A "Vantage Point Tree" is a static, balanced, binary tree which can be used to index metric spaces with a non-discrete distance function. It has been independently described by both Jeffrey K. Uhlmann (1991) and Peter Yianilos (1993).

Construction is done by picking one object (the "vantage point") from the set of objects to index and then determining the distance of all remaining objects to the vantage point. The median distance is calculated and the set of remaining objects is split in two: objects whose distance to the vantage point is smaller than the median distance and the rest (objects whose distance to the vantage point is larger than or equal to the median). Yianilos called this process "ball decomposition". For both of the resulting sets new child nodes, called "left" and "right", are created recursively. The vantage point and the previously calculated median distance are stored in the current node.

When searching a node, the distance between the current node's value and the search object is calculated. If it is <= k (the given maximum distance), this node's value is added to the list of search results.

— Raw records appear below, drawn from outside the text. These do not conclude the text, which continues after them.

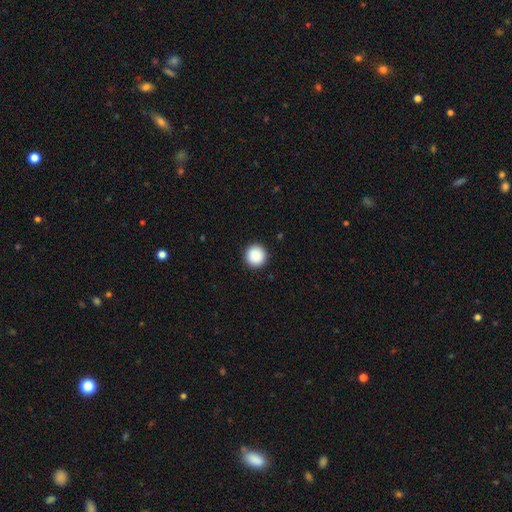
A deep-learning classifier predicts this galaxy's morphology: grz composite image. It shows a smooth galaxy with no disk features (89%) that is round (96%). Merging: none (93%).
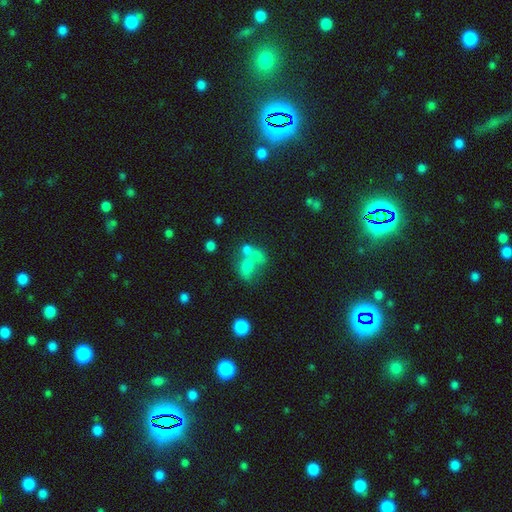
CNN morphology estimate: A smooth galaxy with no disk features (57%) that is in between round and cigar-shaped (53%).

Vote fractions:
- Smooth or featured? smooth: 57% / featured or disk: 25% / star or artifact: 18%
- How rounded? in between: 53% / round: 45% / cigar-shaped: 2%
- Merging? merger: 59% / none: 23% / major disturbance: 9% / minor disturbance: 9%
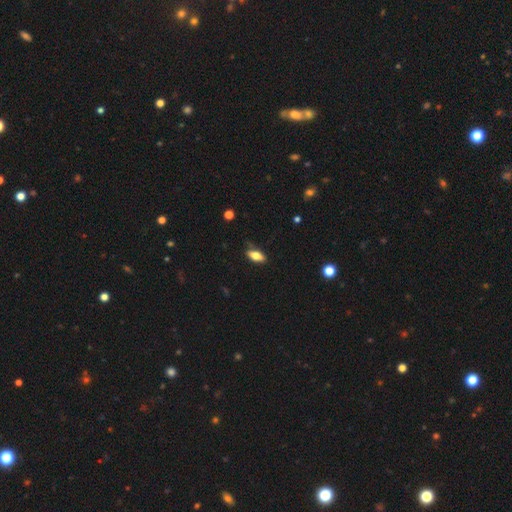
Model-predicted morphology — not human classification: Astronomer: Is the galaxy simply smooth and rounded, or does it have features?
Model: smooth — 69%.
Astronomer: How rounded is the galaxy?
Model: in between — 81%.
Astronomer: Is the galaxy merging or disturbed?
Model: none — 73%.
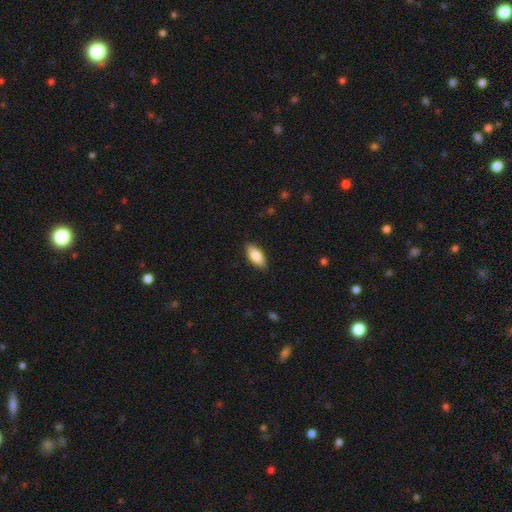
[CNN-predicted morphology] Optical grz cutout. It shows a smooth galaxy with no disk features (82%) that is in between round and cigar-shaped (88%). Merging: none (87%).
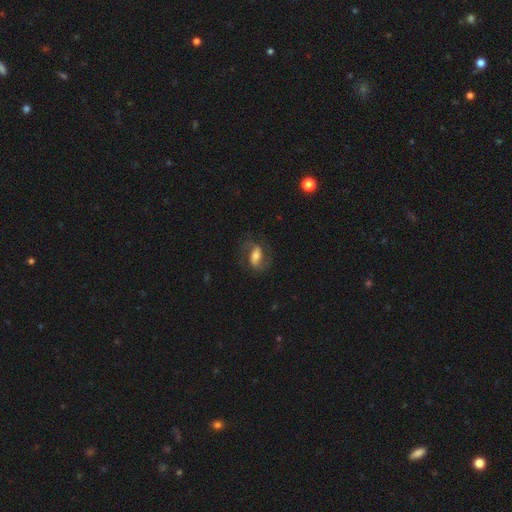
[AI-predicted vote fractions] Smooth or featured?
  - featured or disk: 55% *
  - smooth: 37%
  - star or artifact: 8%
Edge-on disk?
  - no: 93% *
  - yes: 7%
Bar?
  - strong: 37% *
  - weak: 36%
  - no: 27%
Spiral arms?
  - yes: 83% *
  - no: 17%
Bulge size?
  - moderate: 52% *
  - large: 22%
  - small: 19%
  - none: 3%
  - dominant: 3%
Merging?
  - none: 68% *
  - minor disturbance: 18%
  - major disturbance: 13%
  - merger: 1%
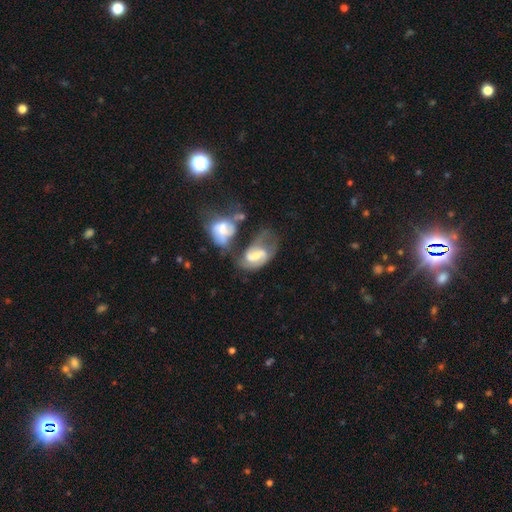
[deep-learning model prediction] Smooth or featured: featured or disk — 78% (smooth — 16%)
Edge-on disk: no — 97% (yes — 3%)
Bar: weak — 52% (no — 25%)
Spiral arms: yes — 90% (no — 10%)
Spiral winding: medium — 47% (loose — 32%)
Spiral arm count: 2 — 79% (can't tell — 9%)
Bulge size: moderate — 55% (small — 33%)
Merging: merger — 40% (none — 27%)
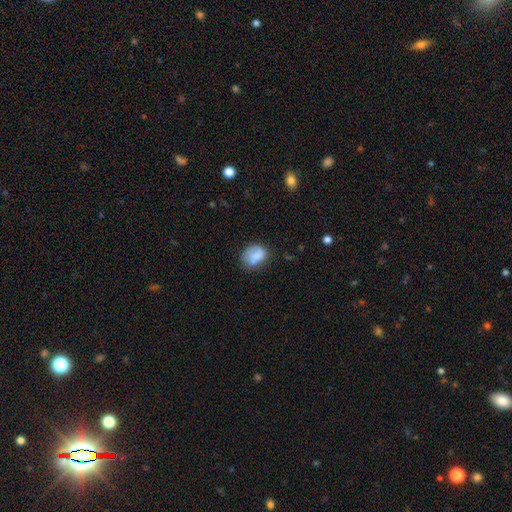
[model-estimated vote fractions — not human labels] smooth_or_featured: smooth (p=0.77) [alt: featured or disk p=0.15]
how_rounded: in between (p=0.61) [alt: round p=0.37]
merging: none (p=0.53) [alt: minor disturbance p=0.29]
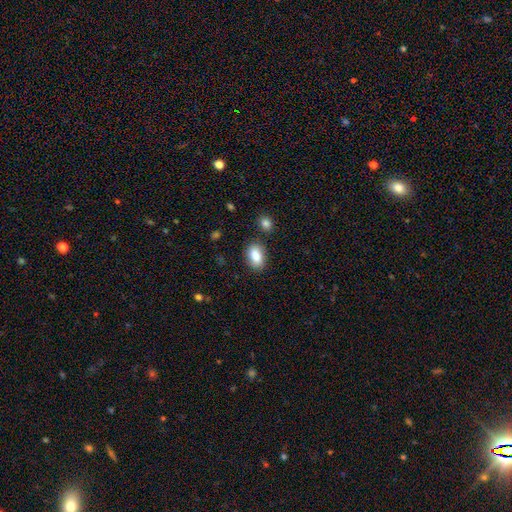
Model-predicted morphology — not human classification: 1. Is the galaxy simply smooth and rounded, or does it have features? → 85% smooth, 8% featured or disk, 7% star or artifact.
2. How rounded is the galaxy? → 87% in between, 12% round, 2% cigar-shaped.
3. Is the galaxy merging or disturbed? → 80% none, 12% minor disturbance, 5% merger, 3% major disturbance.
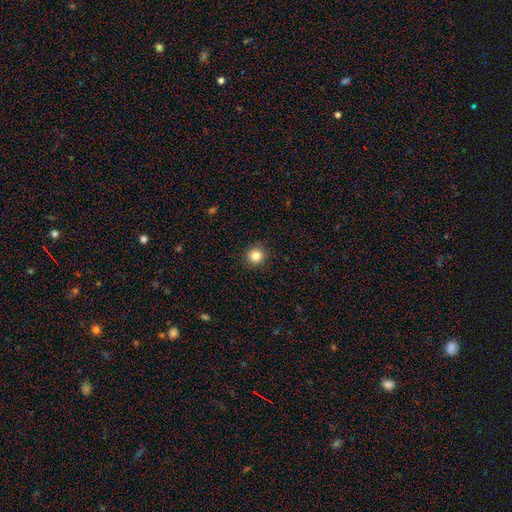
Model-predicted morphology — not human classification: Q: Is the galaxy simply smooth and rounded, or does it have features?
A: smooth — 84%.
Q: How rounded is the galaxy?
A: round — 92%.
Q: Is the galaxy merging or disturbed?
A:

Searching proceeds recursively into the left subtree if distance - k < median and into the right subtree if distance + k >= median.

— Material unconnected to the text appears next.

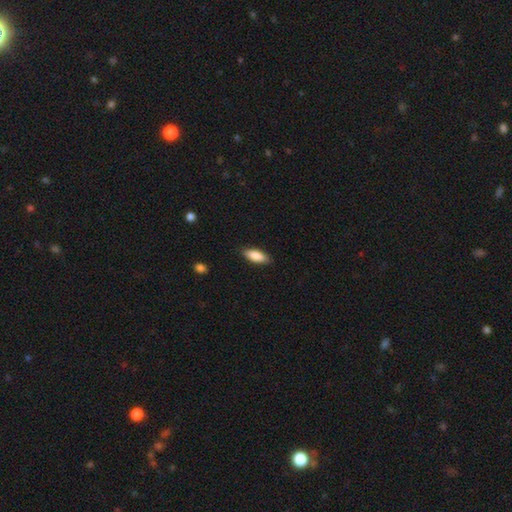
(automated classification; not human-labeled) The model was most divided on "how rounded": in between: 76%, cigar-shaped: 22%, round: 2%. More confident: smooth or featured — smooth (86%); merging — none (86%).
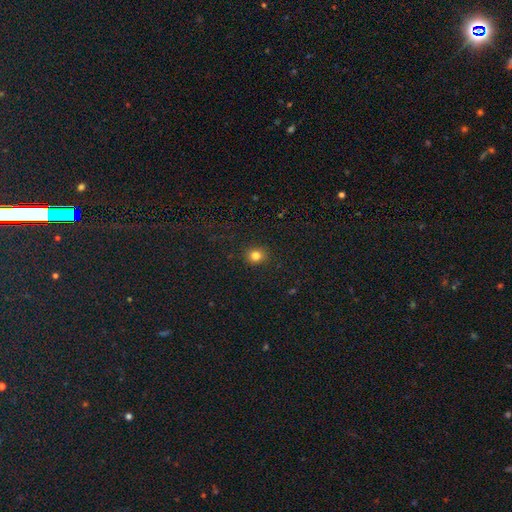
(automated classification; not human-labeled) The model was most divided on "how rounded": round: 79%, in between: 21%, cigar-shaped: 1%. More confident: merging — none (89%); smooth or featured — smooth (81%).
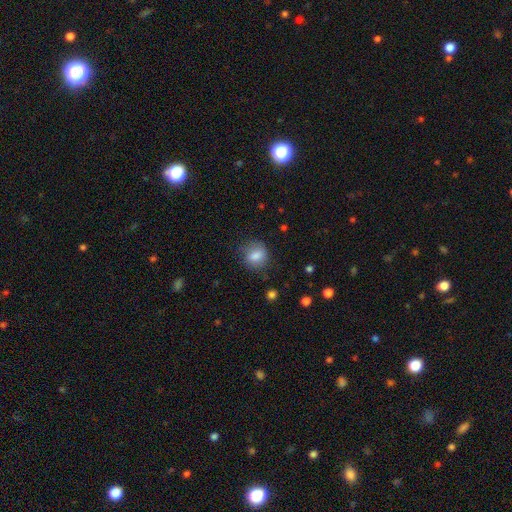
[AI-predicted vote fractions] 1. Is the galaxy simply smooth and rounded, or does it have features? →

Since the construction phase takes advantage of the median of all distances, VPTrees do a fairly good job of balancing their subtrees. Only the fact that you have to put all objects whose distance to the vantage point equals the median distance always have to be put on the same side makes VPTrees tend to hang to the side containing these objects when using discrete distance functions.

Runtime complexity for the construction phase is O(n log(n)), searching is O(log(n)). Space requirement is O(n).

 Instance Methods

 __init__(self, objects=None, func=None, parent=None) Create a new metric tree. If objects and func are given, the given objects will be indexed immediately using the distance function which makes it possible to immediately start so search for other objects in it. Otherwise, you have to call construct later in order to make use of this metric tree. source code

 construct(self, objects, func) (Re)Index this space with the given objects using the distance function func. Previous contents will be discarded. objects has to be a sequence or an iterable. The distance function func needs to be applicable to all objects contained in objects. source code

 _pick_VP(self, objects) source code

 _decompose(self, objects) Perform the process called "ball decomposition" by Peter Yianilos. source code

 _get_child_candidates(self, distance, min_dist, max_dist) Return a sequence of child nodes that may contain objects with a distance difference between (inclusive) min and max to a certain query object. Note that the query object is not passed to this method. Instead, distance is the query object's previously calculated distance to this node. source code

 __children(self) source code

Inherited from `MetricTree`: `__contains__`, `__iter__`, `__len__`, `__nonzero__`, `__repr__`, `insert`, `is_leaf`, `is_root`, `iternodes`, `itervalues`, `nn_search`, `range_search`, `search`

Inherited from `MetricTree` (private): `_apply_upwards`, `_calculate_height`, `_get_dist`, `_incr_node_counter`, `_incr_size`

Inherited from `object`: `__delattr__`, `__format__`, `__getattribute__`, `__hash__`, `__new__`, `__reduce__`, `__reduce_ex__`, `__setattr__`, `__sizeof__`, `__str__`, `__subclasshook__`

 Static Methods

 determine_median(numbers) Determine the median from a sequence of numbers (or anything else that can be sorted()). source code
 Properties
children
A sequence of this node's children.
_func
The distance function used for indexing and searching. It has to accept any two objects from the list of objects you are indexing as arguments and return a non-negative integer (or long).
_height
_leftchild
_median
_num_nodes
_parent
The parent of this node. None for root nodes.
_rightchild
_size
The number of objects in this subtree.
_values
A list of values in this subtree. All objects in this list are considered equal by the distance function in use.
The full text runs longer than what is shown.